• _GIVEN MATERIAL_
------------
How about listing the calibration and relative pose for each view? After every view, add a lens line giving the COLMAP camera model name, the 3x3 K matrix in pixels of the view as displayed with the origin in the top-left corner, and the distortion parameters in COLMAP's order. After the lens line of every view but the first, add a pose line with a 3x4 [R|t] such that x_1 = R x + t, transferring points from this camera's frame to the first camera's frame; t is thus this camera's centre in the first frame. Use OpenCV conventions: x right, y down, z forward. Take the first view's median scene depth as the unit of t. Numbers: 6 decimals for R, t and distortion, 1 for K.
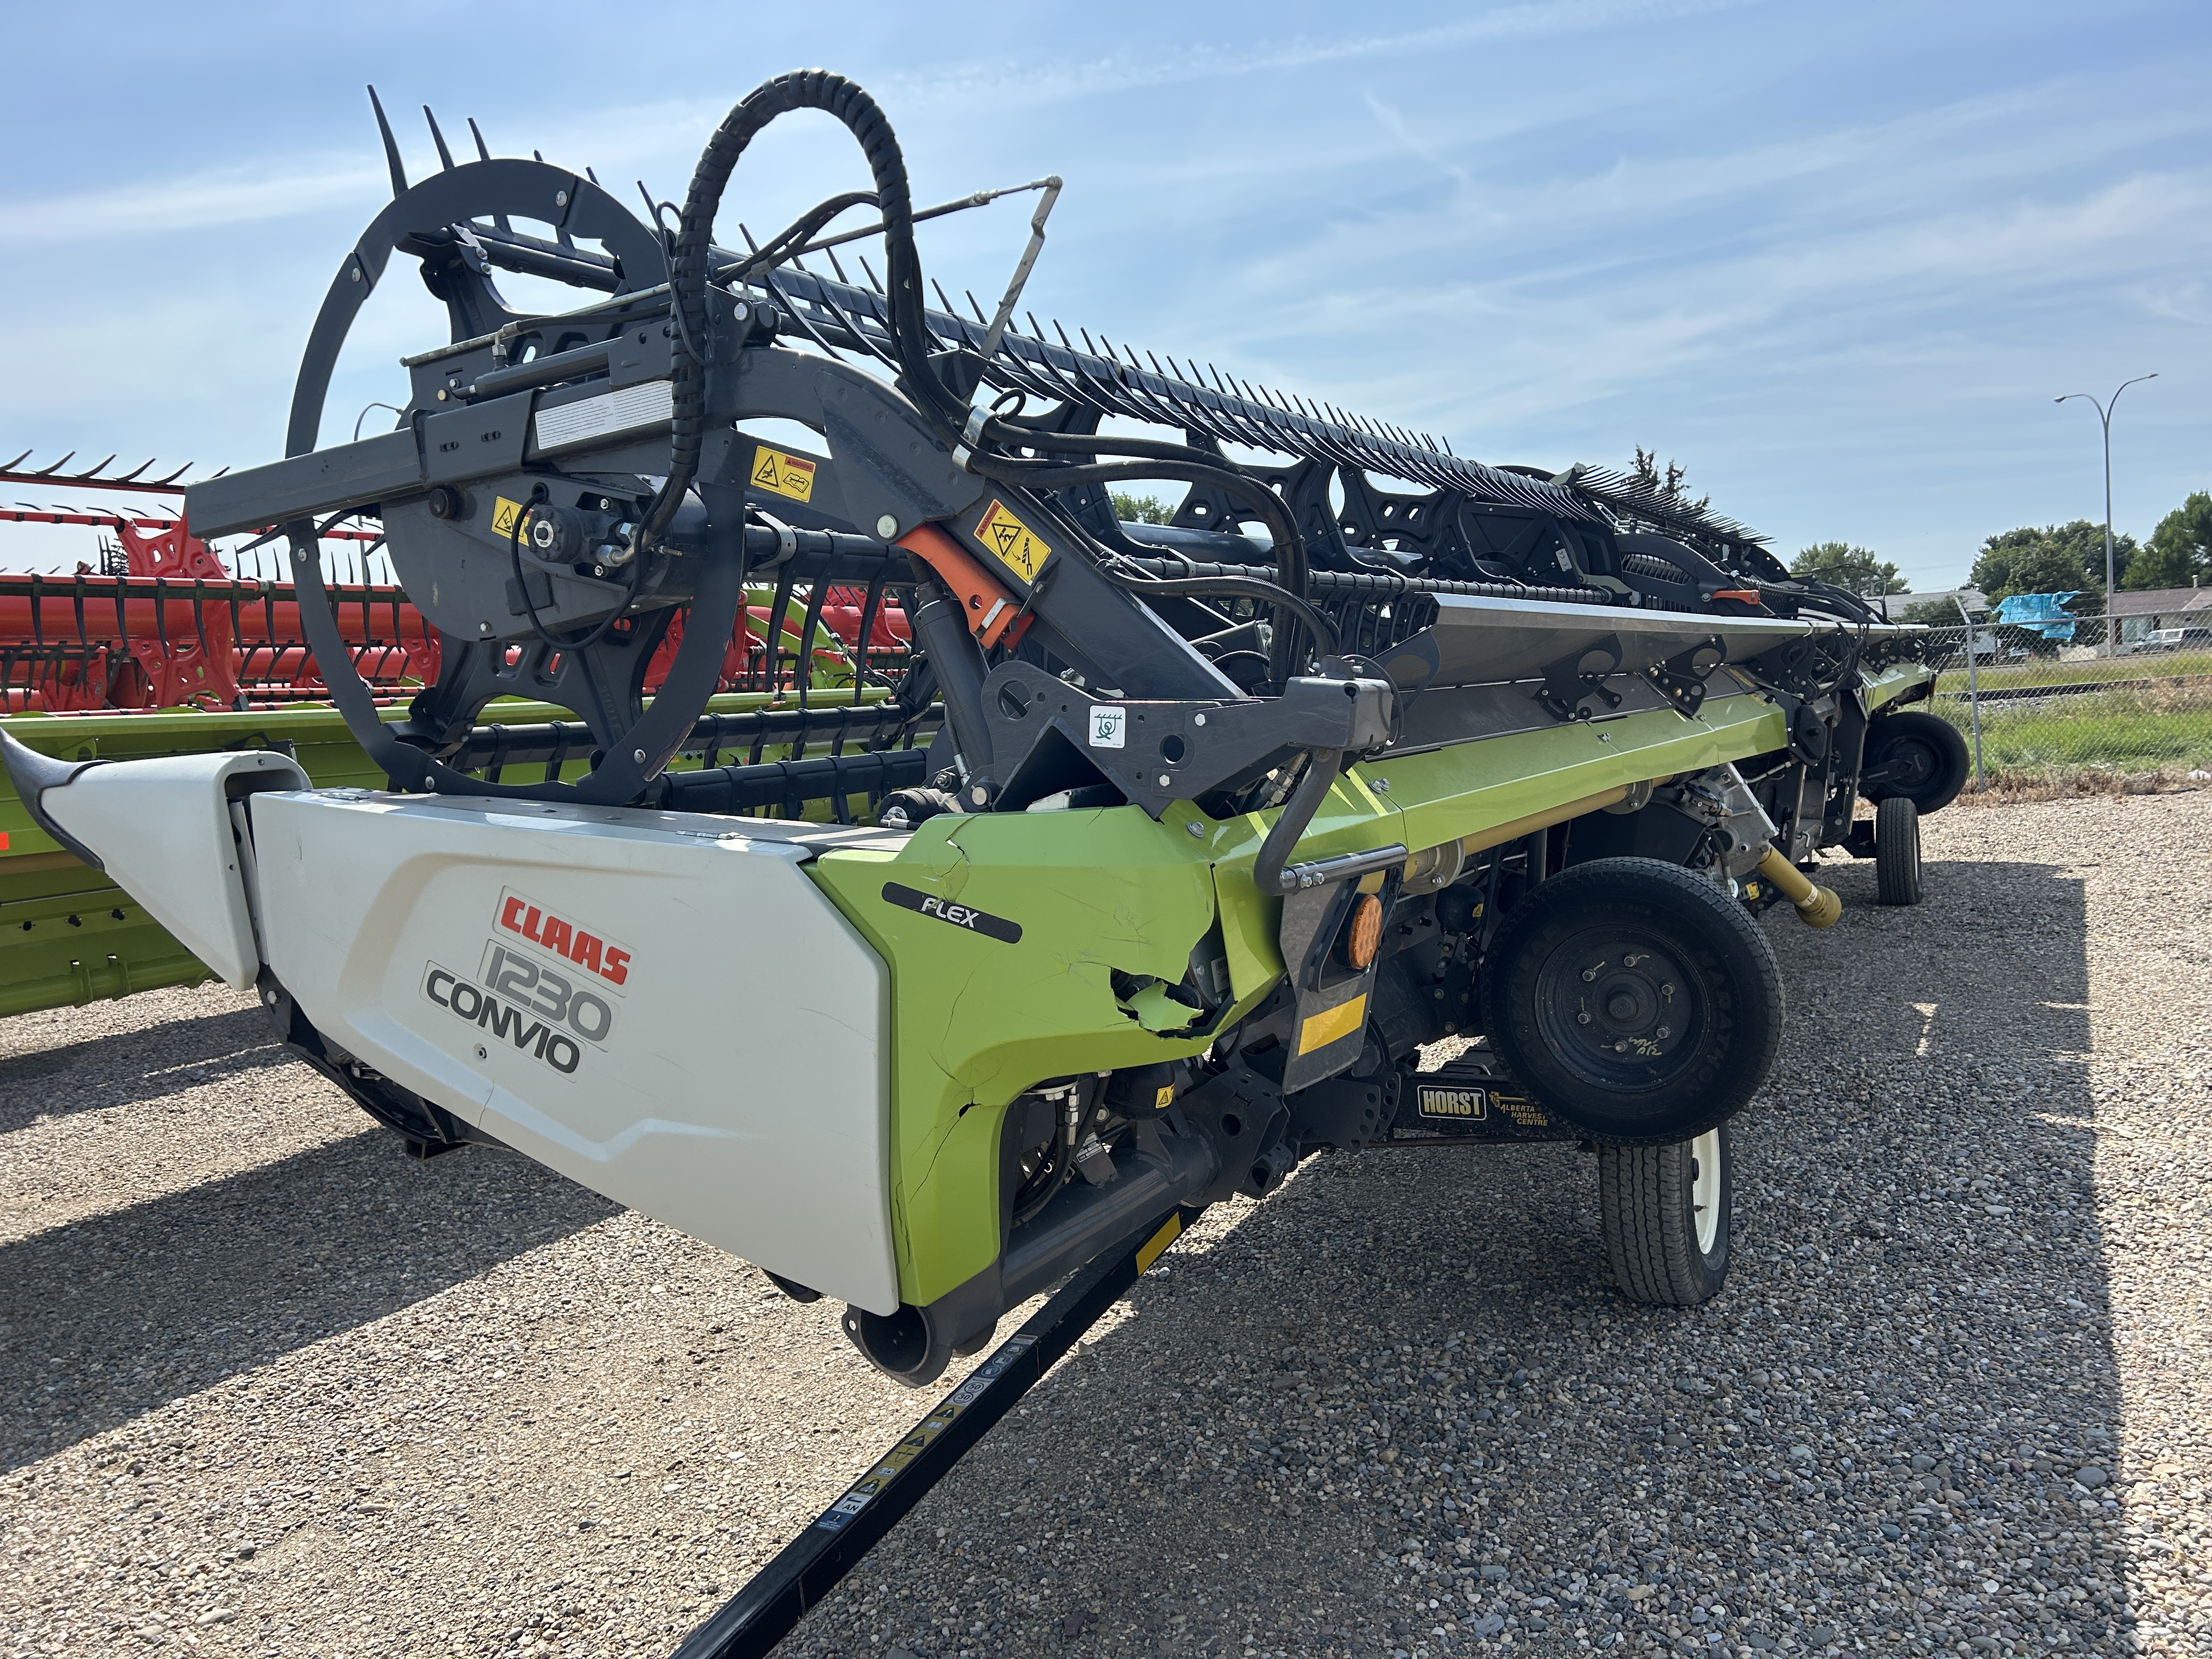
lens RADIAL K [[1673.7, 0, 1086.6], [0, 1673.7, 824.4], [0, 0, 1]] dist [0.062973, -0.071503]
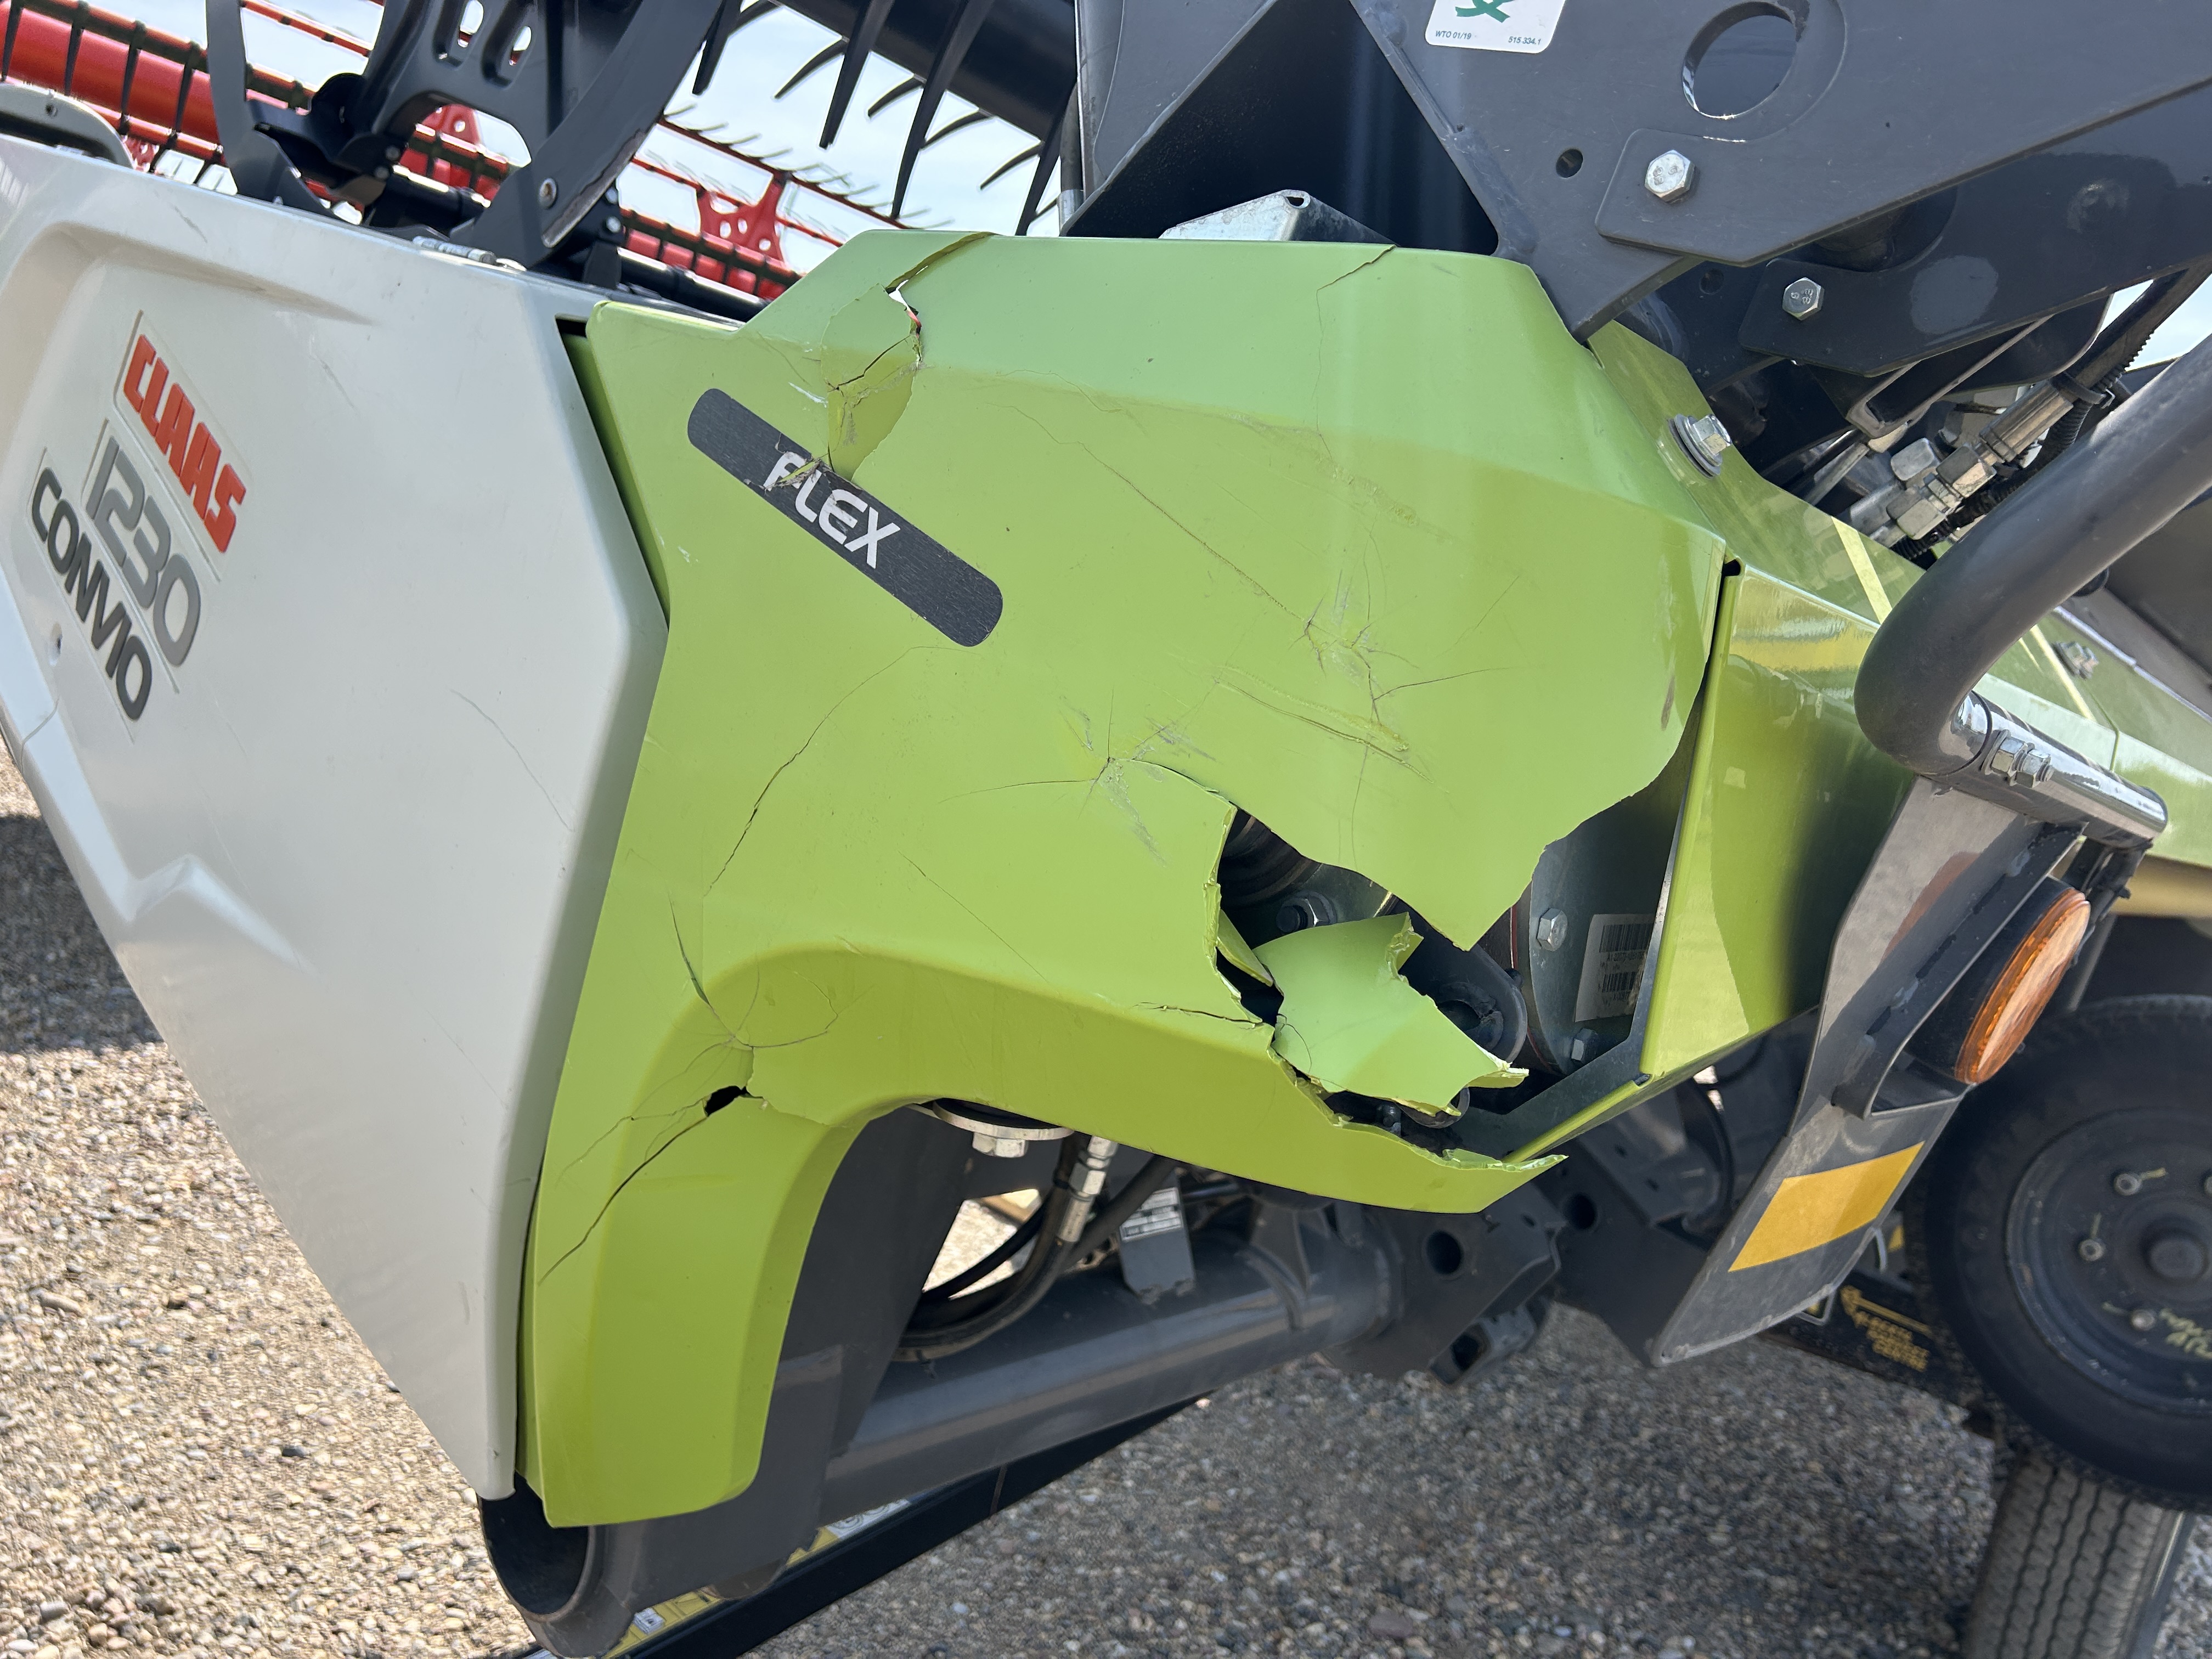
lens RADIAL K [[1673.7, 0, 1086.6], [0, 1673.7, 824.4], [0, 0, 1]] dist [0.062973, -0.071503]
pose [[0.938161, 0.309855, -0.154412, 0.021173], [-0.302166, 0.950562, 0.071605, 0.047529], [0.168965, -0.020519, 0.985408, 0.456105]]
------------
• _WHAT IS BEING ASKED_
Wherever a picture appears in the data, please drop it and retype the rest exactly.

• _RESPONSE_
How about listing the calibration and relative pose for each view? After every view, add a lens line giving the COLMAP camera model name, the 3x3 K matrix in pixels of the view as displayed with the origin in the top-left corner, and the distortion parameters in COLMAP's order. After the lens line of every view but the first, add a pose line with a 3x4 [R|t] such that x_1 = R x + t, transferring points from this camera's frame to the first camera's frame; t is thus this camera's centre in the first frame. Use OpenCV conventions: x right, y down, z forward. Take the first view's median scene depth as the unit of t. Numbers: 6 decimals for R, t and distortion, 1 for K.
lens RADIAL K [[1673.7, 0, 1086.6], [0, 1673.7, 824.4], [0, 0, 1]] dist [0.062973, -0.071503]
lens RADIAL K [[1673.7, 0, 1086.6], [0, 1673.7, 824.4], [0, 0, 1]] dist [0.062973, -0.071503]
pose [[0.938161, 0.309855, -0.154412, 0.021173], [-0.302166, 0.950562, 0.071605, 0.047529], [0.168965, -0.020519, 0.985408, 0.456105]]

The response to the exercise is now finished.